Research has linked consuming too much caffeine with fertility issues and early pregnancy loss. Caffeine reduces muscle activity in the fallopian tubes that carry eggs from the ovaries to the womb, which lowers chance of pregnancy, according to a study published in British Journal of Pharmacology in 2011.

Another new study by the National Institutes of Health and Ohio State University in Columbus suggests that your husband’s caffeine habits matter, too. The researchers looked at 344 couples trying to conceive, and found that drinking three or more caffeinated beverages, such as coffee, tea, soda and energy drinks, a day raised the risk of early pregnancy loss by 74 per cent.

Weight matters

The general recommendation for women hoping to conceive is to have a healthy, balanced diet. Being on the extreme ends of the weighing scale can wreak havoc on fertility, so keep your weight in check.

Dr Lim says increasing intake of antioxidants may help improve egg quality although there still isn’t much research in this area. Antioxidants can be found in fresh fruits, vegetables and nuts.

Some studies suggest that myo-inositol may improve egg quality and pregnancy outcomes in IVF cycles, particularly in women with a hormonal disorder known as polycystic ovarian syndrome, Dr Ng says.

This vitamin-like substance can be taken in the form of supplements, and is also found in a variety of food such as unprocessed grains (oats, wheat, bran), fresh citrus fruit (except lemons), cantaloupe, brewer’s yeast, lima beans, raisons, peanuts and cabbage, he adds.

Women trying to conceive should take folic acid, say the experts. It does not improve fertility but if you get pregnant, it can reduce your baby’s chance of being born with a neural tube defect.

Daddies-to-be, get healthy too

The number of eggs a woman has, and their quality, are the most important factors to conceiving naturally after 40, Dr Lim says.

But men should do their part too, by maintaining a healthy lifestyle with a good diet and regular exercise. This means, not smoking or taking illicit drugs, and limiting alcohol to the occasional glass of beer or wine with dinner, Dr Lim advises.

Avoid wearing tight underwear, which can reduce sperm production, Dr Ng advises. To boost sperm health, Dr Ng recommends daddies-to-be to take supplements for a minimum of three months.
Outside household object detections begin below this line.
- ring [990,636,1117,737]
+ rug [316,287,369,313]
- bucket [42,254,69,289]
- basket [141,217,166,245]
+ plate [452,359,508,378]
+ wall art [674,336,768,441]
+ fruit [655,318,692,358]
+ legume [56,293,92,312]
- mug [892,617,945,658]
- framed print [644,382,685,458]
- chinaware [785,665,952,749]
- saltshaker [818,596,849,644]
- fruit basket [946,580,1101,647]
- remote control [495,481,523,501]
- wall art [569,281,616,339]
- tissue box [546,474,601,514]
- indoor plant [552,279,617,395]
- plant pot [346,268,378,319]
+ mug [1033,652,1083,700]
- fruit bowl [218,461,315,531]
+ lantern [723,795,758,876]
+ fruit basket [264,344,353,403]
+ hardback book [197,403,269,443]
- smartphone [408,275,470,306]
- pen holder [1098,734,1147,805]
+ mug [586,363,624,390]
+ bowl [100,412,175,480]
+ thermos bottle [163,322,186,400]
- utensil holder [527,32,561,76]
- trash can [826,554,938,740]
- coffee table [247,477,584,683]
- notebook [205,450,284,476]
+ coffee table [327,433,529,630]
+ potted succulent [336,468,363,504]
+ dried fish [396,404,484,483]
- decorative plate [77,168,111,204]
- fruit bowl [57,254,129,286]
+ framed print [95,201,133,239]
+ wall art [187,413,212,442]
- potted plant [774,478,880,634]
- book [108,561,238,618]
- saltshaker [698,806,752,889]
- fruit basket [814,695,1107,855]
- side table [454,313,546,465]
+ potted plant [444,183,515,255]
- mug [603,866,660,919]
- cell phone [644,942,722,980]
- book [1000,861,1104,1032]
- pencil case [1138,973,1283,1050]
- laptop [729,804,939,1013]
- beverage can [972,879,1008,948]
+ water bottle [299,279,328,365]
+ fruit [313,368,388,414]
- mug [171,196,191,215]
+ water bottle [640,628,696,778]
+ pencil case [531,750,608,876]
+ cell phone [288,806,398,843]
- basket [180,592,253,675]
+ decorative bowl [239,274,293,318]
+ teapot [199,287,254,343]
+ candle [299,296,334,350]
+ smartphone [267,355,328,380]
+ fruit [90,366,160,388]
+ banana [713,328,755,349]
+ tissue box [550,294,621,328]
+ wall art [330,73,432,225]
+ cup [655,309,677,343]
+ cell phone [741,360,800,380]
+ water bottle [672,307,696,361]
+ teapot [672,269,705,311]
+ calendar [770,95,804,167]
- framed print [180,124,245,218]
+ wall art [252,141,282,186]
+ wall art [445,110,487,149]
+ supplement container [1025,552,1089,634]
For example, zinc, glutathione, L-carnitine, L-arginine may improve sperm production, coenzyme Q10 and L-carnitine to boost sperm motility (movement), selenium and folate to boost sperm quality and quantity, Dr Ng adds. Remember to check with your doctor before starting any supplements.

Don’t wait too long

Seek medical advice if you have tried for six months but have not succeeded in conceiving. Dr Lim advises seeing a fertility specialist earlier if you have any existing medical conditions or have had abdominal surgery.

The doctor can perform appropriate screening tests and her condition optimised before embarking on the fertility journey. For example, those with endometriosis, polyps or fibroids may need to undergo surgery before having fertility treatments.